-- Task description --
Reproduce every line of the entries below word for word, but leave the pictures out of your answer.

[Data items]

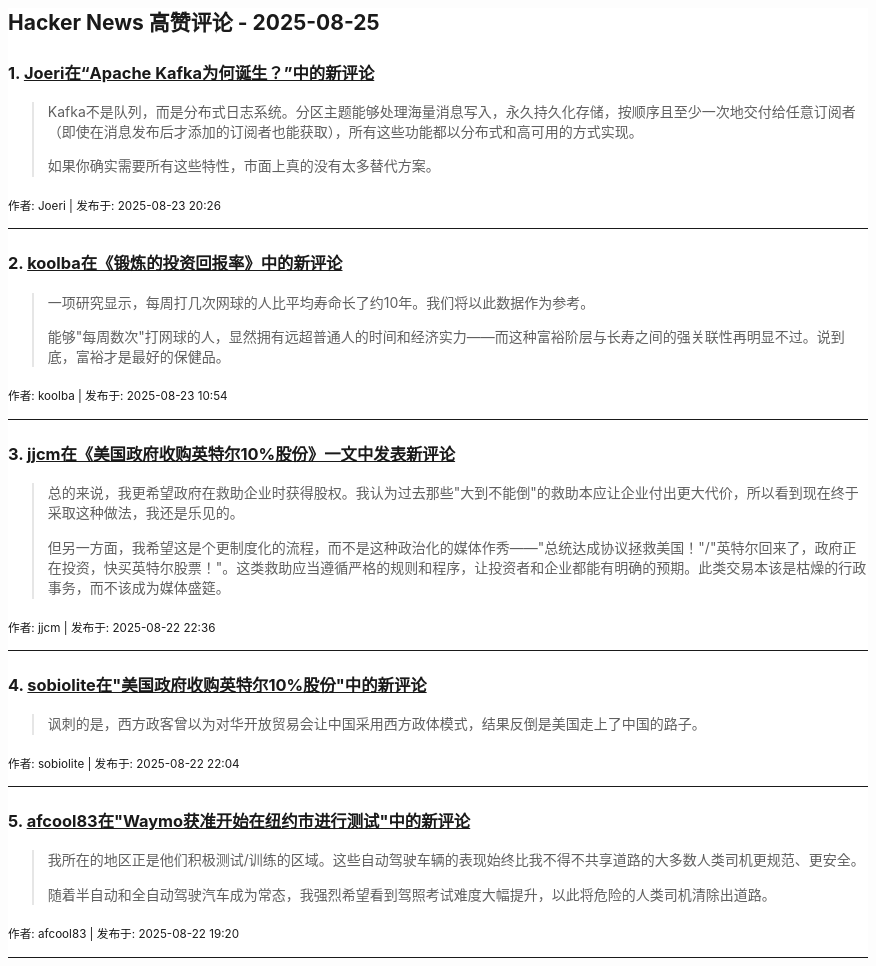 ## Hacker News 高赞评论 - 2025-08-25


### 1. [Joeri在“Apache Kafka为何诞生？”中的新评论](https://news.ycombinator.com/item?id=44998863)
> Kafka不是队列，而是分布式日志系统。分区主题能够处理海量消息写入，永久持久化存储，按顺序且至少一次地交付给任意订阅者（即使在消息发布后才添加的订阅者也能获取），所有这些功能都以分布式和高可用的方式实现。
> 
> 如果你确实需要所有这些特性，市面上真的没有太多替代方案。

<sub>作者: Joeri | 发布于: 2025-08-23 20:26</sub>

---

### 2. [koolba在《锻炼的投资回报率》中的新评论](https://news.ycombinator.com/item?id=44995011)
> 一项研究显示，每周打几次网球的人比平均寿命长了约10年。我们将以此数据作为参考。
> 
> 能够"每周数次"打网球的人，显然拥有远超普通人的时间和经济实力——而这种富裕阶层与长寿之间的强关联性再明显不过。说到底，富裕才是最好的保健品。

<sub>作者: koolba | 发布于: 2025-08-23 10:54</sub>

---

### 3. [jjcm在《美国政府收购英特尔10%股份》一文中发表新评论](https://news.ycombinator.com/item?id=44990743)
> 总的来说，我更希望政府在救助企业时获得股权。我认为过去那些"大到不能倒"的救助本应让企业付出更大代价，所以看到现在终于采取这种做法，我还是乐见的。
> 
> 但另一方面，我希望这是个更制度化的流程，而不是这种政治化的媒体作秀——"总统达成协议拯救美国！"/"英特尔回来了，政府正在投资，快买英特尔股票！"。这类救助应当遵循严格的规则和程序，让投资者和企业都能有明确的预期。此类交易本该是枯燥的行政事务，而不该成为媒体盛筵。

<sub>作者: jjcm | 发布于: 2025-08-22 22:36</sub>

---

### 4. [sobiolite在"美国政府收购英特尔10%股份"中的新评论](https://news.ycombinator.com/item?id=44990406)
> 讽刺的是，西方政客曾以为对华开放贸易会让中国采用西方政体模式，结果反倒是美国走上了中国的路子。

<sub>作者: sobiolite | 发布于: 2025-08-22 22:04</sub>

---

### 5. [afcool83在"Waymo获准开始在纽约市进行测试"中的新评论](https://news.ycombinator.com/item?id=44988724)
> 我所在的地区正是他们积极测试/训练的区域。这些自动驾驶车辆的表现始终比我不得不共享道路的大多数人类司机更规范、更安全。
> 
> 随着半自动和全自动驾驶汽车成为常态，我强烈希望看到驾照考试难度大幅提升，以此将危险的人类司机清除出道路。

<sub>作者: afcool83 | 发布于: 2025-08-22 19:20</sub>

---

-- Response --
 ## Hacker News 高赞评论 - 2025-08-25


### 1. [Joeri在“Apache Kafka为何诞生？”中的新评论](https://news.ycombinator.com/item?id=44998863)
> Kafka不是队列，而是分布式日志系统。分区主题能够处理海量消息写入，永久持久化存储，按顺序且至少一次地交付给任意订阅者（即使在消息发布后才添加的订阅者也能获取），所有这些功能都以分布式和高可用的方式实现。
> 
> 如果你确实需要所有这些特性，市面上真的没有太多替代方案。

<sub>作者: Joeri | 发布于: 2025-08-23 20:26</sub>

---

### 2. [koolba在《锻炼的投资回报率》中的新评论](https://news.ycombinator.com/item?id=44995011)
> 一项研究显示，每周打几次网球的人比平均寿命长了约10年。我们将以此数据作为参考。
> 
> 能够"每周数次"打网球的人，显然拥有远超普通人的时间和经济实力——而这种富裕阶层与长寿之间的强关联性再明显不过。说到底，富裕才是最好的保健品。

<sub>作者: koolba | 发布于: 2025-08-23 10:54</sub>

---

### 3. [jjcm在《美国政府收购英特尔10%股份》一文中发表新评论](https://news.ycombinator.com/item?id=44990743)
> 总的来说，我更希望政府在救助企业时获得股权。我认为过去那些"大到不能倒"的救助本应让企业付出更大代价，所以看到现在终于采取这种做法，我还是乐见的。
> 
> 但另一方面，我希望这是个更制度化的流程，而不是这种政治化的媒体作秀——"总统达成协议拯救美国！"/"英特尔回来了，政府正在投资，快买英特尔股票！"。这类救助应当遵循严格的规则和程序，让投资者和企业都能有明确的预期。此类交易本该是枯燥的行政事务，而不该成为媒体盛筵。

<sub>作者: jjcm | 发布于: 2025-08-22 22:36</sub>

---

### 4. [sobiolite在"美国政府收购英特尔10%股份"中的新评论](https://news.ycombinator.com/item?id=44990406)
> 讽刺的是，西方政客曾以为对华开放贸易会让中国采用西方政体模式，结果反倒是美国走上了中国的路子。

<sub>作者: sobiolite | 发布于: 2025-08-22 22:04</sub>

---

### 5. [afcool83在"Waymo获准开始在纽约市进行测试"中的新评论](https://news.ycombinator.com/item?id=44988724)
> 我所在的地区正是他们积极测试/训练的区域。这些自动驾驶车辆的表现始终比我不得不共享道路的大多数人类司机更规范、更安全。
> 
> 随着半自动和全自动驾驶汽车成为常态，我强烈希望看到驾照考试难度大幅提升，以此将危险的人类司机清除出道路。

<sub>作者: afcool83 | 发布于: 2025-08-22 19:20</sub>

---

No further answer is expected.